Dzieje się w Akademii Mieszko Gniezno. Szeregi tego podmiotu zasilił dość dobrze znany w Gnieźnie Paweł Czajkowski, który będzie pracować z najmłodszymi nad ich motoryką. Prezes klubu Marek Lisiecki zdradza nam, że wzmocnień kadry ma być więcej.
W ostatnich dniach do akademii dołączył Paweł Czajkowski. Jest to pasjonat sportu i trener. Ukończył studia podyplomowe w Akademii Wychowania Fizycznego w Poznaniu na kierunku trener osobisty. Były piłkarz ręczny, a obecnie zawodnik brazylijskiego jiu-jitsu. Posiadacz brązowego pasa w tej sztuce walki. Prowadzi zajęcia sportowe dla osób o różnym stopniu zaawansowania w Szymański Fitness, w Akademii Sportu Jakuba Czaprowicza oraz w przestrzeni miejskiej. Współpracuje z sekcją boksu Akademii Sportu w zakresie treningów ogólnorozwojowych.
– Mamy trenera od przygotowania motorycznego w Akademii Mieszko Gniezno. Został nim Paweł Czajkowski. To bardzo pozytywna postać. Dzieciaki są zadowolone. Chcemy postawić nie tylko na piłkę, ale i wiele innych aspektów. Szukamy również dietetyka i psychologa. Dążymy do tego, by młodzi zawodnicy mieli kompleksową opiekę. Trzeba o to zadbać – podkreśla Marek Lisiecki w rozmowie ze sportzpazurem.pl.
W akademii chcą rozwijać kadrę szkoleniową. Są dokładne wymagania dotyczące tego, jaki powinien być psycholog.

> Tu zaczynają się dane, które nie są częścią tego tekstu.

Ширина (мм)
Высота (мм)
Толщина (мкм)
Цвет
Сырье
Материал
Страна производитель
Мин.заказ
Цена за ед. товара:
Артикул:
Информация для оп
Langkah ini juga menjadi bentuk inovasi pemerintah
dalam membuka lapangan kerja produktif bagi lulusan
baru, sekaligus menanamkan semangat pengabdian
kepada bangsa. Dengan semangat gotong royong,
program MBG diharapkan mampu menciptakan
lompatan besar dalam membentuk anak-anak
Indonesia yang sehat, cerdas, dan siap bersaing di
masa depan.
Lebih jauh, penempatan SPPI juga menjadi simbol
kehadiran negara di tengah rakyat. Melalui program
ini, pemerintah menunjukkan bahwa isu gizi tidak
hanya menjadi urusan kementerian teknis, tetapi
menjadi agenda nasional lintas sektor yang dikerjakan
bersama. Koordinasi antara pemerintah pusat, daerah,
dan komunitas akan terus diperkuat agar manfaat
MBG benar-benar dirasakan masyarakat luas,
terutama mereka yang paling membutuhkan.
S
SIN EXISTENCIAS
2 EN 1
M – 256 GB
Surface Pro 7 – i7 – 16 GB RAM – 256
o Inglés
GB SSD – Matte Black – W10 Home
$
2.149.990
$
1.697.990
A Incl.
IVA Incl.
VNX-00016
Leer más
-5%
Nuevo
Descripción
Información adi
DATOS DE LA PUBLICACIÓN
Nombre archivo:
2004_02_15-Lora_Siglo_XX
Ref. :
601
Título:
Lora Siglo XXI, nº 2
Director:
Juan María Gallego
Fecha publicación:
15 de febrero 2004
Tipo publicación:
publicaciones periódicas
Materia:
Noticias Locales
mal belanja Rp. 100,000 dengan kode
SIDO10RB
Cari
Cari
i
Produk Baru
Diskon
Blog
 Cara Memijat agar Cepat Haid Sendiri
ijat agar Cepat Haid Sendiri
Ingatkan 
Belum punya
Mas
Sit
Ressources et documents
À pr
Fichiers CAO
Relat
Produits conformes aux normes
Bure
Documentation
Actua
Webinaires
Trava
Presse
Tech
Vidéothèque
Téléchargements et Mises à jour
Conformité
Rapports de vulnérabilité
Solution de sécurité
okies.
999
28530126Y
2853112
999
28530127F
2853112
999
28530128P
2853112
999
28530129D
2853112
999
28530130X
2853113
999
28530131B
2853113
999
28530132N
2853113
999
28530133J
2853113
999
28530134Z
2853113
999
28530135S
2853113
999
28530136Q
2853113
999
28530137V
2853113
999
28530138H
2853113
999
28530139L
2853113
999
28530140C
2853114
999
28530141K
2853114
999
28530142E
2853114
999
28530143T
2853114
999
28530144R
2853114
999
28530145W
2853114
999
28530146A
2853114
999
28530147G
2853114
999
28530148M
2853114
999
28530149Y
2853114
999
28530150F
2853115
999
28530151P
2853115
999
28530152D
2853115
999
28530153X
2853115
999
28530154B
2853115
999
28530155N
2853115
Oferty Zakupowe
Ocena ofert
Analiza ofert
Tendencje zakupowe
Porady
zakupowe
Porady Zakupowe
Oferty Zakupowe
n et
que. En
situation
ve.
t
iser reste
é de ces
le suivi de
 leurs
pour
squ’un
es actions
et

– Zależy nam na tym, by psycholog był bardziej praktykiem, a nie wykładowcą. Psycholog jest dzisiaj ważny w sporcie, bardzo ważny. Mówiła o tym m.in. Iga Świątek, ale i wielu innych sportowców. Osiągają sukcesy i zawsze tego psychologa wymieniają na drugim miejscu – tuż po trenerze. Takie są moje obserwacje. Chcę iść w tym kierunku, byśmy mieli zarówno dietetyka, jak i psychologa – podsumowuje prezes Lisiecki.